Problem description:
If a line in the entries includes "hand", show that line.

Supplied entries:
····················

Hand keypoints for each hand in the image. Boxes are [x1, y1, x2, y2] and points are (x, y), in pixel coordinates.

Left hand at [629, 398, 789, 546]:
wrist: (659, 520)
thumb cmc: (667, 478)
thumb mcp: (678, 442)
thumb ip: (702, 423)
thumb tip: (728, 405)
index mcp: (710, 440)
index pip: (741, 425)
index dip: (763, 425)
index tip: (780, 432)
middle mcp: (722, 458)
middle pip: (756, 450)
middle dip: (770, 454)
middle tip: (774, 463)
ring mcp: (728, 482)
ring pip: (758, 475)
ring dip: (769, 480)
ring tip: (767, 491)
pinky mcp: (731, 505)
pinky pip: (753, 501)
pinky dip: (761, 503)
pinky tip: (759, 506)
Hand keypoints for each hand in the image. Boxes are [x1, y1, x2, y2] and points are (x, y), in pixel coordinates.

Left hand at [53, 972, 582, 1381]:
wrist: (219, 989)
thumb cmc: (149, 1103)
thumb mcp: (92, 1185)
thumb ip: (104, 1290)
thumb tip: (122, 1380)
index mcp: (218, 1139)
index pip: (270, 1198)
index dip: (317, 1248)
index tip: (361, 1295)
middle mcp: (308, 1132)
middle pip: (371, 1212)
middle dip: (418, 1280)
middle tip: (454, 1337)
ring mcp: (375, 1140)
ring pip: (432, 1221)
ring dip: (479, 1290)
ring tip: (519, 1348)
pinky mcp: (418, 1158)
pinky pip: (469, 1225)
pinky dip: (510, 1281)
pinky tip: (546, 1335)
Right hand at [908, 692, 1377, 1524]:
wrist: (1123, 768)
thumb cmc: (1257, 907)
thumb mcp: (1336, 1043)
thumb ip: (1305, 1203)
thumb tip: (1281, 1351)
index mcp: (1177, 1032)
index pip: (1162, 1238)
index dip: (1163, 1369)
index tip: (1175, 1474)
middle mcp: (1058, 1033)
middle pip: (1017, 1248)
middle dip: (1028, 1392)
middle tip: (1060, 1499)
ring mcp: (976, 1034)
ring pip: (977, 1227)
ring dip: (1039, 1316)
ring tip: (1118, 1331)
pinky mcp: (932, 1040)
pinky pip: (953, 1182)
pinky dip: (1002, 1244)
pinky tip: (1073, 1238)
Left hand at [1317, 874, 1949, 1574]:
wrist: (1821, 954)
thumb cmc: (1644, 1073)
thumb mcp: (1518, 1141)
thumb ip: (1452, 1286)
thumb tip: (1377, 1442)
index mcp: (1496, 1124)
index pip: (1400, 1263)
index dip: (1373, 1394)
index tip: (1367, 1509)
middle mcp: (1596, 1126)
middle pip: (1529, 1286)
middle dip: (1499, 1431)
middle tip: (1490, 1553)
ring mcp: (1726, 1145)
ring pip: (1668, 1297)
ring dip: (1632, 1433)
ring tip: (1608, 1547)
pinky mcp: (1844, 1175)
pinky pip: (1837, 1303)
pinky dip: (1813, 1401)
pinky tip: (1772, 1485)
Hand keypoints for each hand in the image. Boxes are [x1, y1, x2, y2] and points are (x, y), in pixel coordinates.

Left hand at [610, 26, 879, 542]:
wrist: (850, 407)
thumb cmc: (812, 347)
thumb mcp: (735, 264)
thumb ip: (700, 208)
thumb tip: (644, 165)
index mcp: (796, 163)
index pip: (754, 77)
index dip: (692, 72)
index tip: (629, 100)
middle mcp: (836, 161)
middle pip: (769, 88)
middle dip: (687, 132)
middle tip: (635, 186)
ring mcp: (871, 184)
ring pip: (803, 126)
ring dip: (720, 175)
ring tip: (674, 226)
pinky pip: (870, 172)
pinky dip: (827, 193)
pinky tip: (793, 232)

····················

Result below:
Hand keypoints for each hand in the image. Boxes are [x1, y1, x2, y2] and points are (x, y), in pixel coordinates.
Left hand at [629, 398, 789, 546]:
Hand keypoints for each hand in the image. Boxes are [x1, y1, x2, y2] and points are (x, y), in pixel coordinates.
Left hand at [53, 972, 582, 1381]:
Right hand at [908, 692, 1377, 1524]:
Left hand at [1317, 874, 1949, 1574]:
Hand keypoints for each hand in the image. Boxes are [x1, y1, x2, y2] and points are (x, y), in pixel coordinates.
Left hand at [610, 26, 879, 542]:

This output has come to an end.